> _Aim of the task_
From the records below, pull out everything from the line containing "Page size: 1418x1064." down to the line containing "picture [0, 112, 1418, 938]", both included, and reproduce those lines verbatim.

> _Exercise material_
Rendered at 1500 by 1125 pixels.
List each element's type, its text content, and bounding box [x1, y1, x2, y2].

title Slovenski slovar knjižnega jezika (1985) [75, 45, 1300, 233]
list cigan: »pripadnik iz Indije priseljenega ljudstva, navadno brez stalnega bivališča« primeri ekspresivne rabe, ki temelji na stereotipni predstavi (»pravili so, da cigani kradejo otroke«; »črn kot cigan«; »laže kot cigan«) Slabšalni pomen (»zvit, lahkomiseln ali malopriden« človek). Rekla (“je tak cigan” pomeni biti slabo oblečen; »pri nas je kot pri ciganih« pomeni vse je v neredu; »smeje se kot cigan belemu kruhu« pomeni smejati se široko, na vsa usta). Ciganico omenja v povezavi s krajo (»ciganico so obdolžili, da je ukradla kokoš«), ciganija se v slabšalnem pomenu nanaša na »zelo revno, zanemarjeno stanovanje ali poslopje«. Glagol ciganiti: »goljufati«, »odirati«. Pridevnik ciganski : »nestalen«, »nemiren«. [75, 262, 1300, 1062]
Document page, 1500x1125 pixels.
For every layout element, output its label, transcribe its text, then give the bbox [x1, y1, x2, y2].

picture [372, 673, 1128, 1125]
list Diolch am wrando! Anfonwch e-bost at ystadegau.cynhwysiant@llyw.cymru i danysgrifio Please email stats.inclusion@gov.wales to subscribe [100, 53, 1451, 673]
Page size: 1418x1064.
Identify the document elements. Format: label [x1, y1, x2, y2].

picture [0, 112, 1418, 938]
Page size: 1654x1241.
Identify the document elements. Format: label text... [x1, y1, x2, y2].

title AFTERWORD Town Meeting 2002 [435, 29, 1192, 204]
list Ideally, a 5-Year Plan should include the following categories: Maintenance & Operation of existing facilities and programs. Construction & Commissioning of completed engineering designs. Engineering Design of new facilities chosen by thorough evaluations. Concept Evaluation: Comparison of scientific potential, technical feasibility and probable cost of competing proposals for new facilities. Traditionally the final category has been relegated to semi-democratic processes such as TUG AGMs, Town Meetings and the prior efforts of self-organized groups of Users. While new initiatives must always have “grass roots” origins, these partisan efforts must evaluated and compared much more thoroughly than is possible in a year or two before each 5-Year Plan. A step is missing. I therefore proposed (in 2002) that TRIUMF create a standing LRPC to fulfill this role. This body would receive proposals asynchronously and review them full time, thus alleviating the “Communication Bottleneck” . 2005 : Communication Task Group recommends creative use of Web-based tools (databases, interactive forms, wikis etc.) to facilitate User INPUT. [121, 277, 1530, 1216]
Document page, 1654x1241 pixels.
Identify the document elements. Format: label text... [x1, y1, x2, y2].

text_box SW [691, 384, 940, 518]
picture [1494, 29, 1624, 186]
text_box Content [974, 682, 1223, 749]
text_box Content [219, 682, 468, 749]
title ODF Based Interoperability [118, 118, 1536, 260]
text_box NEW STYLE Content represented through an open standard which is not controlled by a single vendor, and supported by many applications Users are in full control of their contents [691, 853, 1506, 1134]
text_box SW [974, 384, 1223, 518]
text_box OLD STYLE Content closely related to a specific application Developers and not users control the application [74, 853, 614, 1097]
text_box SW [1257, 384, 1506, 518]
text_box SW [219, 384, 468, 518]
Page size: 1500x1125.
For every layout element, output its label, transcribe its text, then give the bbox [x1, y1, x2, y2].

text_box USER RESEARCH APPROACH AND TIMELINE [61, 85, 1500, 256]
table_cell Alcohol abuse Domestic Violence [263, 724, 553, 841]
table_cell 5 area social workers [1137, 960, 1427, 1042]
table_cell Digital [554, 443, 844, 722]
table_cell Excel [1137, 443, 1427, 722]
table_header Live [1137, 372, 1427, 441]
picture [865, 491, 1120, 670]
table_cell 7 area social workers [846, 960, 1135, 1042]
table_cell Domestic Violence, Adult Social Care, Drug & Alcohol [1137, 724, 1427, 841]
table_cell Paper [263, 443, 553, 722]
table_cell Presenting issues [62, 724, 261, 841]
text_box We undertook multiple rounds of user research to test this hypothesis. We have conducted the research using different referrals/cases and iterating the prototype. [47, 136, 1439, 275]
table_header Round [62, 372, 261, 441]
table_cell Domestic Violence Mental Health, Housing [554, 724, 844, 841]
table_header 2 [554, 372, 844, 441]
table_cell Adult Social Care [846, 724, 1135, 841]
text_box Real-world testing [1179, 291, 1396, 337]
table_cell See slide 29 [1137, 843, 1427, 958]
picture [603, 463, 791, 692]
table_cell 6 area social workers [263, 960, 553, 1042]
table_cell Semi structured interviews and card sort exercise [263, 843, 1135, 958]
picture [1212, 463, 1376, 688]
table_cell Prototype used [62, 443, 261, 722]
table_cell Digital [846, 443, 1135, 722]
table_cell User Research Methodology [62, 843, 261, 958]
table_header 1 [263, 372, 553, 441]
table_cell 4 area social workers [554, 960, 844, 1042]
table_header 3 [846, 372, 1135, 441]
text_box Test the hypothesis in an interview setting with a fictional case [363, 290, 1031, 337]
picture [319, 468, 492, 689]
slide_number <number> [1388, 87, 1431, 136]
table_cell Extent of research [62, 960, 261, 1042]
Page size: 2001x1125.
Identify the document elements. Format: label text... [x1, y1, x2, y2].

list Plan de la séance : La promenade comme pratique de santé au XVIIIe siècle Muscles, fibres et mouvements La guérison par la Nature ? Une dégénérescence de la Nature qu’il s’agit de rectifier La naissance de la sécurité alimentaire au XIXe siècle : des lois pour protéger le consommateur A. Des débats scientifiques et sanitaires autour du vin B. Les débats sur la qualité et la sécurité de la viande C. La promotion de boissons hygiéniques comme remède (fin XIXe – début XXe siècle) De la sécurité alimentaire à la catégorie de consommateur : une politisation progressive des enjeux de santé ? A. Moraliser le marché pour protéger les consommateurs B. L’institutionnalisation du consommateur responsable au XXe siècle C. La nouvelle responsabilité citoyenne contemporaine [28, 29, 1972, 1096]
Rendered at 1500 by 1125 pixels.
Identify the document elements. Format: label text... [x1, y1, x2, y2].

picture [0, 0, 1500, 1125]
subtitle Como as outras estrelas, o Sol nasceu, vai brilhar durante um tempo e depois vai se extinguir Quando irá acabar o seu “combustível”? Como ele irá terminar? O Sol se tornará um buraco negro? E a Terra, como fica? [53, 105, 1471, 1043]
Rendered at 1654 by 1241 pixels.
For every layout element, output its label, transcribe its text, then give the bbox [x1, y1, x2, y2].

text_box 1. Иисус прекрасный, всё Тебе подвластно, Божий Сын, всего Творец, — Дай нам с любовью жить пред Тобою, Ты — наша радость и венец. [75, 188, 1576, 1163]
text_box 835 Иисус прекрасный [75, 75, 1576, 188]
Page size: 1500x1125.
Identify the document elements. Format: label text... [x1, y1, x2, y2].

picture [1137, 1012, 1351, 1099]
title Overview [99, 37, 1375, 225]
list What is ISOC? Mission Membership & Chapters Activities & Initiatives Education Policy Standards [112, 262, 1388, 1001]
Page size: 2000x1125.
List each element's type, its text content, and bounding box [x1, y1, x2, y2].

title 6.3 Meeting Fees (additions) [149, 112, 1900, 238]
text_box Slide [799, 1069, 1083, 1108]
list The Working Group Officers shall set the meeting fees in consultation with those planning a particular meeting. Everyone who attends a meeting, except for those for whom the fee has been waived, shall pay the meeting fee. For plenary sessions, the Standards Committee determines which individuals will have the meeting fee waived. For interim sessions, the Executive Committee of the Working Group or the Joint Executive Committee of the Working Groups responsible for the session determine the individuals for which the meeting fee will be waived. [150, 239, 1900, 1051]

> _Full output_
Page size: 1418x1064.
Identify the document elements. Format: label [x1, y1, x2, y2].

picture [0, 112, 1418, 938]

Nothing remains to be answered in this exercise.